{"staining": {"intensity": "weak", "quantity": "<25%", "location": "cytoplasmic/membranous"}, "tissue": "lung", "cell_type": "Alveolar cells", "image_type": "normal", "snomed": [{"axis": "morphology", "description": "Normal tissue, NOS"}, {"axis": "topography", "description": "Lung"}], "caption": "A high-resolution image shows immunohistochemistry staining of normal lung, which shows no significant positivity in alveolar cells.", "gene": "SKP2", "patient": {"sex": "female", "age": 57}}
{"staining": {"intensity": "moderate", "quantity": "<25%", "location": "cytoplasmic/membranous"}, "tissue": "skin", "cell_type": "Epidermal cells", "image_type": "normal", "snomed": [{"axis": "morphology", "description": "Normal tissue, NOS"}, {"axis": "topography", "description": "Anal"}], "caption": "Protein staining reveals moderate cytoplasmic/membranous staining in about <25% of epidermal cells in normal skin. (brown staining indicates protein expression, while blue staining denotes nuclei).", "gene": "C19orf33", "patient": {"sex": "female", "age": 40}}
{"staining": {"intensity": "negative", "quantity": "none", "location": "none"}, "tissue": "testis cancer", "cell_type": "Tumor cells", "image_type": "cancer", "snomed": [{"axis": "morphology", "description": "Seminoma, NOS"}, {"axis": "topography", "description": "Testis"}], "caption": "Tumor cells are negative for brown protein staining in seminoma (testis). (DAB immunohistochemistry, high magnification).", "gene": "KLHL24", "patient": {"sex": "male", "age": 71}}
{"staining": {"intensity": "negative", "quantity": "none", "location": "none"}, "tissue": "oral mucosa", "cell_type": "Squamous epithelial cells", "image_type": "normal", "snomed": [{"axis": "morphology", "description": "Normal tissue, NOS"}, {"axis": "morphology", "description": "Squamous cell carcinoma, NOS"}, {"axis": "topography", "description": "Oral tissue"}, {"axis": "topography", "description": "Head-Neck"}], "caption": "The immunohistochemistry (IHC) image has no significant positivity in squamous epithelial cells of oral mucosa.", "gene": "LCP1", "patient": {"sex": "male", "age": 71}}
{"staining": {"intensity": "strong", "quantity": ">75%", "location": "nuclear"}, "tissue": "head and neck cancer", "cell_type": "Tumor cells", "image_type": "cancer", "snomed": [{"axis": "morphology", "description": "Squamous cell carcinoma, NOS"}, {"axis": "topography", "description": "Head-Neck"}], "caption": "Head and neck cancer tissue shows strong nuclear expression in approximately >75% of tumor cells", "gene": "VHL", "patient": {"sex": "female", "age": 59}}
▬▬▬▬▬▬
_INSTRUCTIONS TO FOLLOW:_ Every record above must be printed again exactly.

_WRITTEN RESPONSE:_
{"staining": {"intensity": "weak", "quantity": "<25%", "location": "cytoplasmic/membranous"}, "tissue": "lung", "cell_type": "Alveolar cells", "image_type": "normal", "snomed": [{"axis": "morphology", "description": "Normal tissue, NOS"}, {"axis": "topography", "description": "Lung"}], "caption": "A high-resolution image shows immunohistochemistry staining of normal lung, which shows no significant positivity in alveolar cells.", "gene": "SKP2", "patient": {"sex": "female", "age": 57}}
{"staining": {"intensity": "moderate", "quantity": "<25%", "location": "cytoplasmic/membranous"}, "tissue": "skin", "cell_type": "Epidermal cells", "image_type": "normal", "snomed": [{"axis": "morphology", "description": "Normal tissue, NOS"}, {"axis": "topography", "description": "Anal"}], "caption": "Protein staining reveals moderate cytoplasmic/membranous staining in about <25% of epidermal cells in normal skin. (brown staining indicates protein expression, while blue staining denotes nuclei).", "gene": "C19orf33", "patient": {"sex": "female", "age": 40}}
{"staining": {"intensity": "negative", "quantity": "none", "location": "none"}, "tissue": "testis cancer", "cell_type": "Tumor cells", "image_type": "cancer", "snomed": [{"axis": "morphology", "description": "Seminoma, NOS"}, {"axis": "topography", "description": "Testis"}], "caption": "Tumor cells are negative for brown protein staining in seminoma (testis). (DAB immunohistochemistry, high magnification).", "gene": "KLHL24", "patient": {"sex": "male", "age": 71}}
{"staining": {"intensity": "negative", "quantity": "none", "location": "none"}, "tissue": "oral mucosa", "cell_type": "Squamous epithelial cells", "image_type": "normal", "snomed": [{"axis": "morphology", "description": "Normal tissue, NOS"}, {"axis": "morphology", "description": "Squamous cell carcinoma, NOS"}, {"axis": "topography", "description": "Oral tissue"}, {"axis": "topography", "description": "Head-Neck"}], "caption": "The immunohistochemistry (IHC) image has no significant positivity in squamous epithelial cells of oral mucosa.", "gene": "LCP1", "patient": {"sex": "male", "age": 71}}
{"staining": {"intensity": "strong", "quantity": ">75%", "location": "nuclear"}, "tissue": "head and neck cancer", "cell_type": "Tumor cells", "image_type": "cancer", "snomed": [{"axis": "morphology", "description": "Squamous cell carcinoma, NOS"}, {"axis": "topography", "description": "Head-Neck"}], "caption": "Head and neck cancer tissue shows strong nuclear expression in approximately >75% of tumor cells", "gene": "VHL", "patient": {"sex": "female", "age": 59}}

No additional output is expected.